Monday, May 29, 2006

Ongoing saga

Recapping my childhood—early years of moving from place to place—Navy base to Navy base... all pretty much a blur except for photos that jog my memory of the stories my mother told. Jesus was a friendly adult who was fond of children, indulgent and interested, much as many of the adults I knew. I was already learning that relationships with adults were far more satisfying than with my peers.

Communion was a perfect cube of white bread and little party drinks in tiny cups. Baptism was a ritual both scary and exotic—a huge see-through pool, where people descended in white robes, and were dipped backwards like tango dancers. This was my Grammie's church—Southern Baptist. I was six. One of the stories from that time was that the church elders informed my mother that I was taking communion illegally since I had not been baptized (in the dip and dunk sense). My mother was outraged. I had been christened in a Congregational church and baptism was baptism. I was indeed eligible to receive, and if they said anything more, we'd take our business elsewhere.

But it didn't matter for long, because my Dad had called that night from Guam to say he was divorcing us. Since we'd been living with his mother, (a tricky spot she was in) we moved. First, to a crummy apartment down the street for three months, and then to Portland, Maine: to my mother's parents. Nana was a Unitarian and her church didn't have a cross or communion. I missed the little party drinks.

My relationship with Jesus was sustained by the Roman Catholic Church. When we moved, it was the dead of winter and a parochial school was right across the street from my grandparents' apartment. I attended The Sacred Heart of Jesus for half a year. The nuns were incredibly kind to me. I was a skinny, sorry little protestant, whose daddy had left her, with an incredible memory and a voracious appetite for the catechism—what wasn't to love? The sisters would scold the boys who hadn't studied with "she knows her catechism, and she's not even Catholic."

I was learning to love music. Although Nana was a Unitarian, she knew lots of songs: ballads and gospels and hymns. She taught me many of them, and we'd sing together. The Hit Parade was a favorite TV show, and I'd memorize the songs and sing them in school at Show and Tell. Once I sang "A Secret Love" and the sisters were convinced I was singing about Jesus. With their nurturing, I was trying to bloom.

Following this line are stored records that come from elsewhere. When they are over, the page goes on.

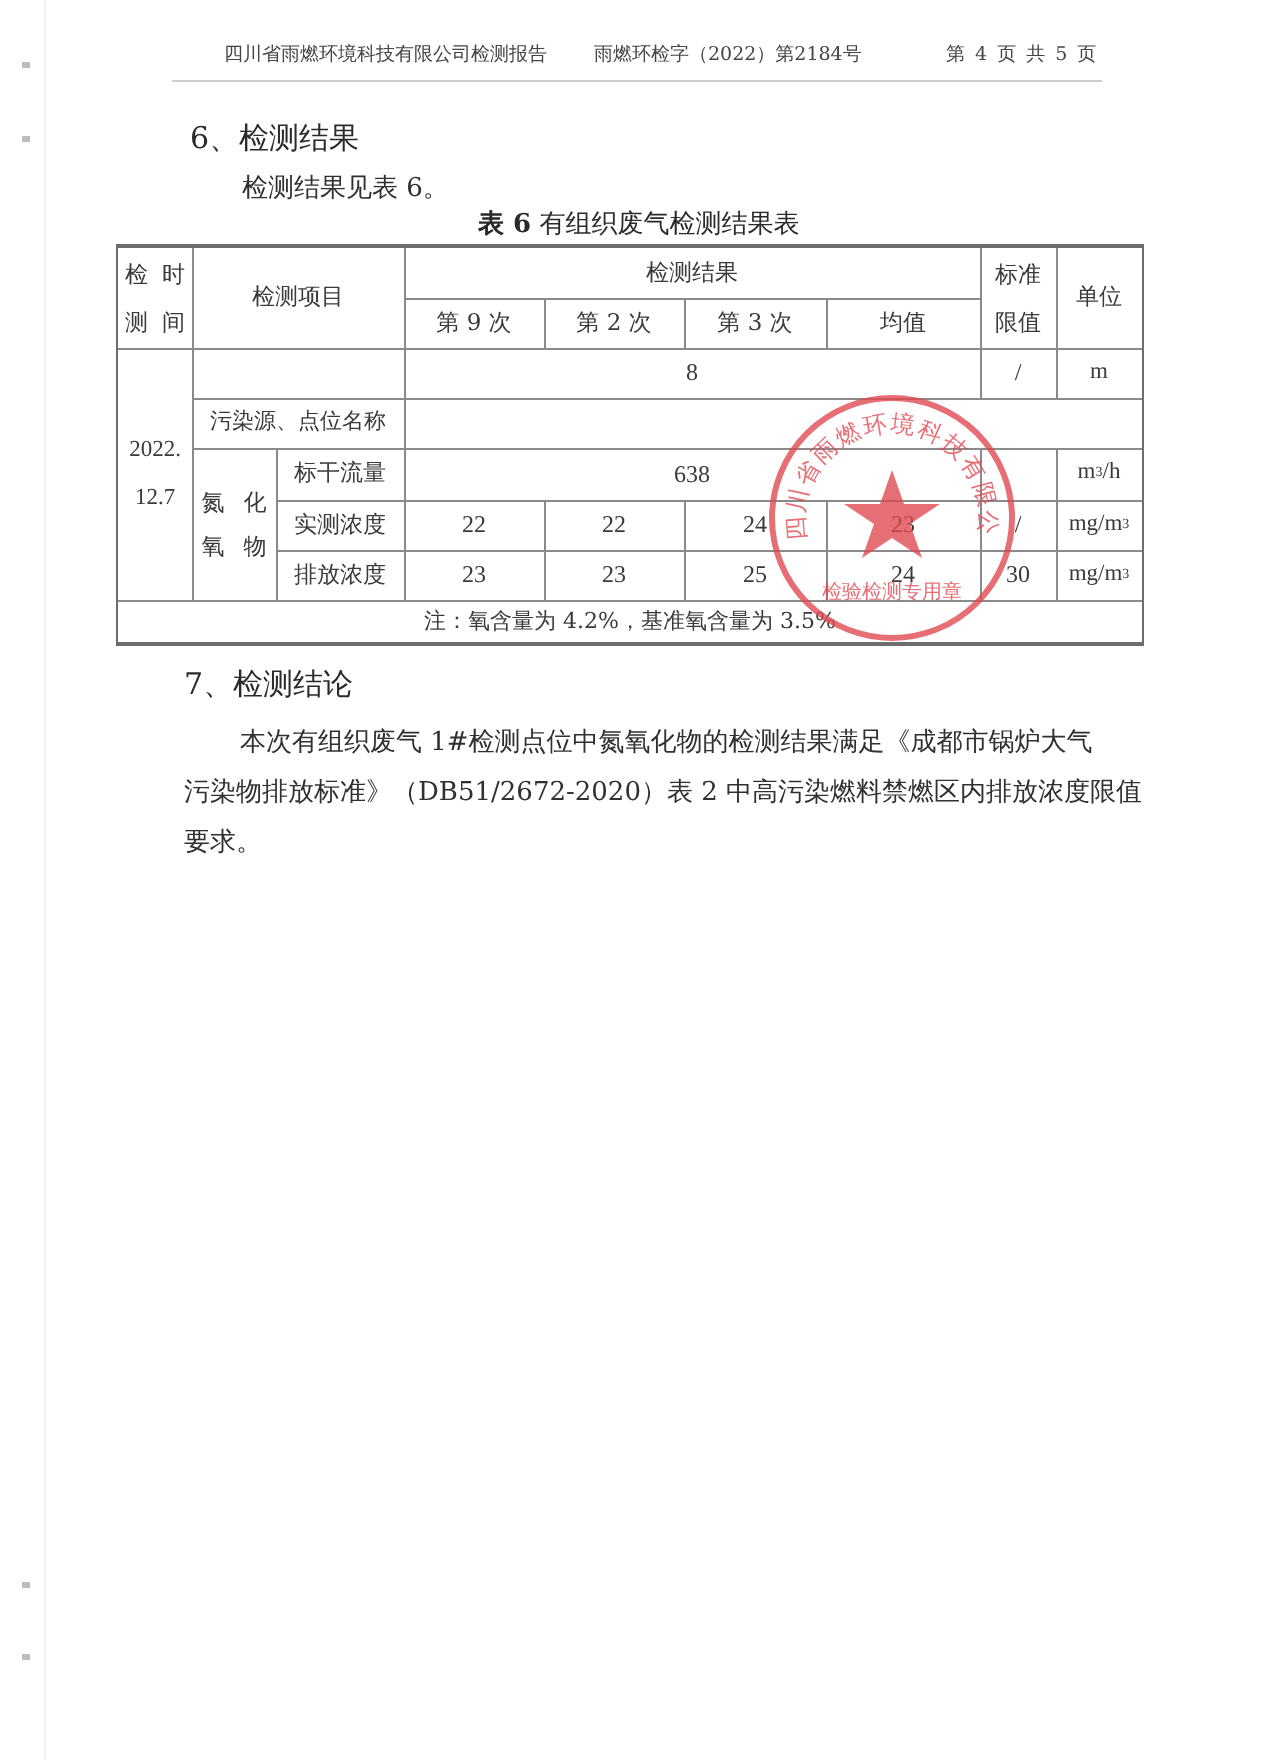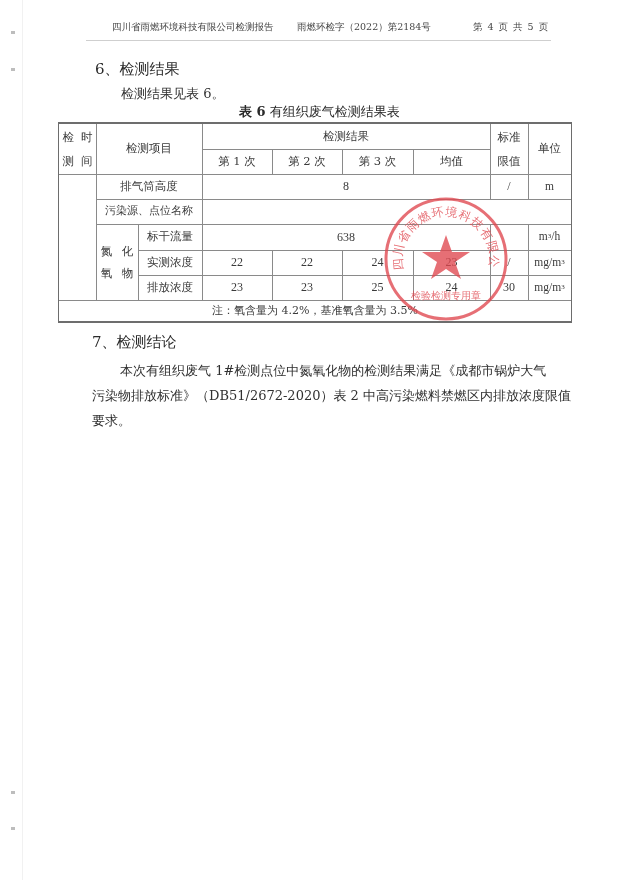--- a/index.html
+++ b/index.html
@@ -106,32 +106,35 @@
   <div class="hl" style="left:79px; top:126px; width:433px;"></div>
   <div class="hl" style="left:79px; top:151px; width:433px;"></div>
   <div class="hl" style="left:0; top:176px; width:512px;"></div>
 
   <div class="cell" style="left:0; top:0; width:37px; height:50px; flex-direction:row; line-height:24px;">
     <span>检测</span>
     <span>时间</span>
   </div>
   <div class="cell" style="left:37px; top:0; width:106px; height:50px;">检测项目</div>
   <div class="cell" style="left:143px; top:0; width:288px; height:25px;">检测结果</div>
-  <div class="cell" style="left:143px; top:25px; width:70px; height:25px;">第 1 次</div>
+  <div class="cell" style="left:143px; top:25px; width:70px; height:25px;">第 9 次</div>
   <div class="cell" style="left:213px; top:25px; width:70px; height:25px;">第 2 次</div>
   <div class="cell" style="left:283px; top:25px; width:71px; height:25px;">第 3 次</div>
   <div class="cell" style="left:354px; top:25px; width:77px; height:25px;">均值</div>
   <div class="cell" style="left:431px; top:0; width:38px; height:50px; flex-direction:column; line-height:24px;">
     <span>标准</span>
     <span>限值</span>
   </div>
   <div class="cell" style="left:469px; top:0; width:43px; height:50px;">单位</div>
 
+  <div class="cell num" style="left:0; top:50px; width:37px; height:126px; flex-direction:column; line-height:24px; font-size:11.5px;">
+    <span>2022.</span>
+    <span>12.7</span>
+  </div>
 
-  <div class="cell" style="left:37px; top:50px; width:106px; height:25px;">排气筒高度</div>
   <div class="cell num" style="left:143px; top:50px; width:288px; height:25px;">8</div>
   <div class="cell num" style="left:431px; top:50px; width:38px; height:25px;">/</div>
   <div class="cell unit" style="left:469px; top:50px; width:43px; height:25px;">m</div>
 
   <div class="cell" style="left:37px; top:75px; width:106px; height:25px; font-size:11px;">污染源、点位名称</div>
 
   <div class="cell" style="left:37px; top:100px; width:42px; height:76px; flex-direction:row; line-height:22px;">
     <span>氮氧</span>
     <span>化物</span>
   </div>

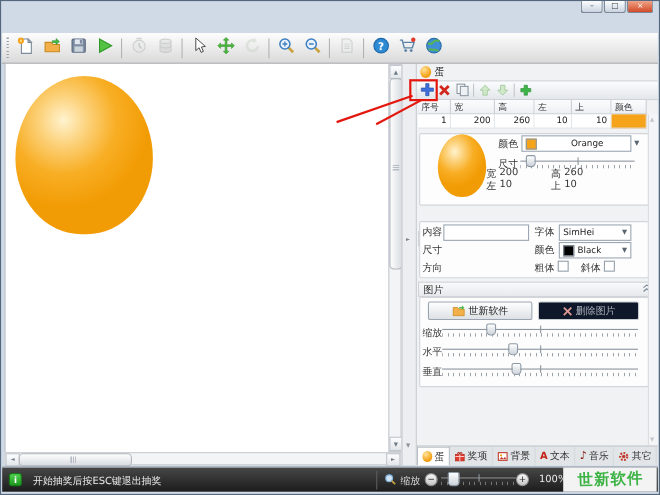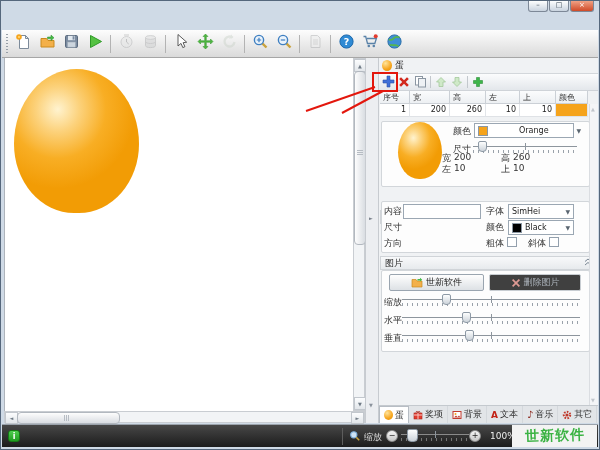--- a/index.html
+++ b/index.html
@@ -70,21 +70,21 @@
   .cb{width:10px;height:10px;background:#fff;border:1px solid #93a0ad;}
   .slider{position:absolute;height:14px;}
   .slider .track{position:absolute;left:0;right:0;top:5px;height:1px;background:#8d959d;}
   .slider .ctick{position:absolute;left:50%;top:2px;width:1px;height:7px;background:#8d959d;}
   .slider .ticks{position:absolute;left:0;right:0;top:9px;height:3px;
        background-image:repeating-linear-gradient(90deg,#9aa2aa 0 1px,transparent 1px 5px);}
   .slider .thumb{position:absolute;top:0;width:9px;height:11px;background:linear-gradient(#fdfefe,#ccd3da);
        border:1px solid #8d99a5;border-radius:2px 2px 4px 4px;}
   .pbtn{display:flex;align-items:center;justify-content:center;background:linear-gradient(#fefefe,#dde1e5);
         border:1px solid #9aa5b0;border-radius:2px;font-size:9px;color:#222;}
-  .pbtn.disabled{background:#404040;border-color:#c8cdd2;color:#abb2ba;}
+  .pbtn.disabled{background:#0f172a;border-color:#c8cdd2;color:#abb2ba;}
   .tabsbar{left:0;top:347px;width:219px;height:18px;background:#e2e5e8;border-top:1px solid #c4c9ce;display:flex;}
   .tab{display:flex;align-items:center;padding:0 4px;font-size:9px;color:#333;border-right:1px solid #d4d8dc;}
   .tab.active{background:#fff;border:1px solid #b7bdc4;border-bottom:none;}
   .tab .ticon{margin-right:2px;display:flex;}
   .tab-egg{width:9px;height:10px;border-radius:50%;
       background:radial-gradient(circle at 35% 30%,#ffe49a,#f6a41c 60%,#e08d00);}
   
   .statusbar{left:1px;top:423px;width:596px;height:23px;background:linear-gradient(#474747,#1c1c1c);border-top:1px solid #9aa2ab;}
   .info-ic{left:6px;top:5px;width:12px;height:12px;background:linear-gradient(#4fcf4f,#1f9b1f);border:1px solid #157a15;
       border-radius:3px;color:#fff;font-size:8px;font-weight:bold;text-align:center;line-height:11px;}
@@ -443,20 +443,21 @@
               <circle cx="5" cy="5" r="1.6" fill="#c0392b"></circle>
             </svg>
           </span>
         <span>其它</span>
       </div>
     </div>
   </div>
 
   <div class="abs statusbar">
     <div class="abs info-ic">i</div>
+    <div class="abs st-msg">开始抽奖后按ESC键退出抽奖</div>
     <div class="abs st-sep"></div>
     <div class="abs" style="left:347px;top:5px;display:flex;">
       <svg width="12" height="12" viewBox="0 0 12 12">
           <circle cx="4.8" cy="4.8" r="3.1" fill="#cfe3f4" stroke="#7fb0dc" stroke-width="1.1"></circle>
           <path d="M7.2 7.2l3 3" stroke="#c9a23e" stroke-width="1.6"></path>
         </svg>
     </div>
     <div class="abs" style="left:362px;top:6px;font-size:9px;color:#dcdcdc;">缩放</div>
     <div class="abs round-btn" style="left:384px;top:5px;">−</div>
     <div class="slider st-slider" style="left:399px;top:4px;width:68px;position:absolute;">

I was also being molested on a regular basis by my grandfather. Nana, who was supposed to be babysitting, was a gambler. She'd be off at Bingo. I became withdrawn, and played alone in my closet. I made a pretend apartment for myself and my dollbaby, safe and hidden from the dangerous world outside. (To this day I'm still a cave dweller, at home in dark cramped spaces.)

Those years are also blurred. By sixth grade I wa "acting out" although neither I nor anyone else knew exactly why. Just as life was becoming unbearable, we moved, my mother and I. To New Hampshire—to a new life in a small rural town. I left all the bad stuff behind and started over. Starting over was definitely becoming a habit.

4 comments:

Anonymous said...

This post definitely touches some chords with me. I don't know what I would have done, or what I would do without that starting over habit. I call it mercy...grace...a great gift, a lifesaver.

Actually I do know...I would be dead.

Pilot Mom said...

My heart breaks for you, CJ. No child should experience those atrocities. I agree with A above, moving was a great gift.

kpjara said...

I thank God for you and for your story. I will never understand how anyone could harm a child in any way; physical, mental, emotional, yet I know God will deal...even when we can't.

Thank GOD for the move~!

HeyJules said...

It's heart wrenching what we go through at the hands of sin, isn't it? I bleed for you, CJ and praise God that He got you away from the hands of that man.